Philosophers either have excellent social skills or very poor social skills, with little middle ground. Either way, they're probably also arrogant. They're usually interested in argument for the sake of argument, because it is good training for mapping the conceptual space on a given topic. They're not interested in winning or losing, per se; so debate tactics where you flood the opponent with arguments or perhaps take on rhetorical arguments of opportunity to win some kind of narrow social or contextual point, are less appealing than finding a strong, elegant, flexible argument for whatever position, large or small. To a lot of philosophers, skill at the preceding mode of shadow combat is what it *means* to be smart and to find it boring or to not display facility with it means that you are not smart, whatever your other talents.
posted by Kwine at 3:57 PM on February 27, 2019 [1 favorite]


That is not accurate in the UK or Canada, where I'm from.

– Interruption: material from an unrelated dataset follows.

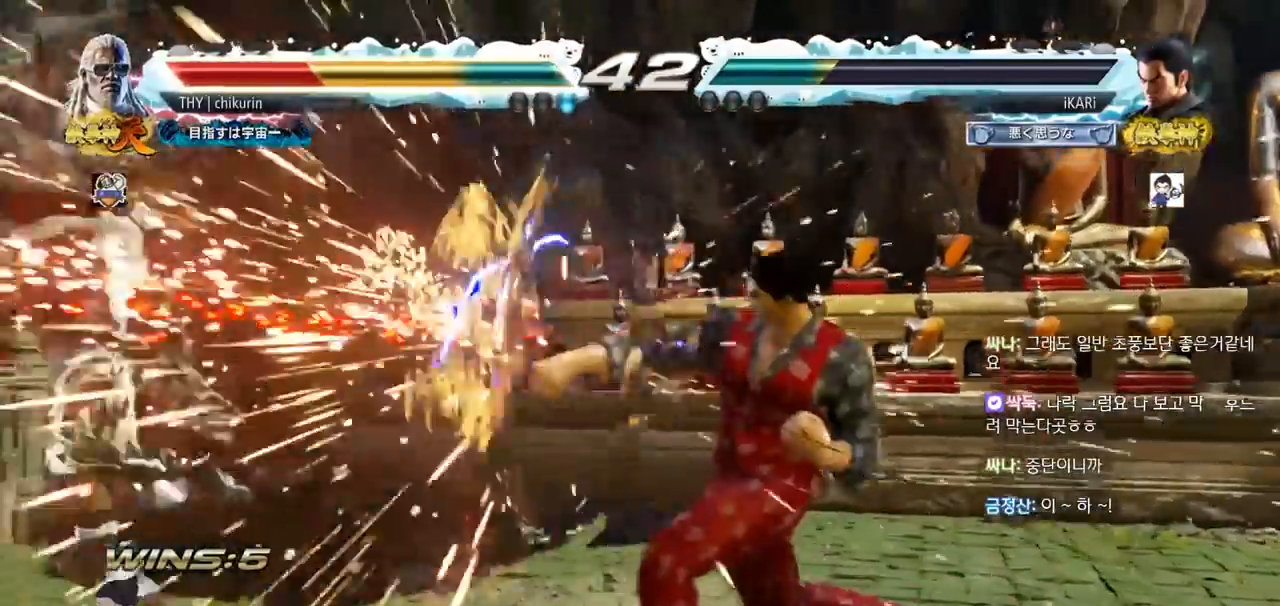
{"buttons": [], "left_stick": "left", "events": [[17, "left_stick", "center"], [467, "left_stick", "left"]]}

I don't know about Canada, but the Oxford/Cambridge terminal master's programs are basically cash cows, designed to relieve recent graduates with money but no career plans of a little of their excess. In the U.S., everyone gets a master's, but if you are in a program that ends with a master's, you are not being prepared to be an academic historian.
posted by praemunire at 4:15 PM on February 27, 2019


(I mean, a friend and I got ours a year "late" because we didn't care so we didn't get the paperwork done on time.)
posted by praemunire at 4:16 PM on February 27, 2019


I have been told by historians about a powerful split between those historians who believe that historians can achieve more or less direct access to past events and those who believe that historians’ accounts are invariably colored by the circumstances swirling around them as they work.
posted by Buddy_Boy at 5:29 PM on February 27, 2019 [2 favorites]


Historians tend to wear the same clothes constantly. I live and die in a green hand knitted Jumper. I’m a historian of religion. No one notices.
posted by Middlemarch at 10:15 PM on February 27, 2019


In my experience, philosophers sometimes come across as arrogant even when they're not because they've been trained to discuss issues in a particular way, and they're very good at separating issue and person. They're not very good at separating Serious Philosophical Discussion and relaxed dinner table conversation, so you feel like you're being attacked.
posted by hannala at 11:20 PM on February 27, 2019 [2 favorites]


I lived with a philosopher. The worse thing you can say to a philosopher is that his/her statements are not interesting.
posted by SyraCarol at 11:20 PM on February 27, 2019 [3 favorites]


There is a very special sort of cynicism that comes from serious study of the past. It’s like you are never, ever surprised when that event or person or big systemic change ends up being more terrible and poorly thought out than you originally thought. Everyone I went to history grad school with has a pretty dark sense of humor.
posted by heurtebise at 6:29 AM on February 28, 2019 [1 favorite]


Response by poster: Thanks, all. Based on the comments here, I've decided my guy is history. I was leaning that way anyway, and a few posters helped me solidify. I still welcome any comments about historians, especially anecdotes about how they ended up pursuing what they did.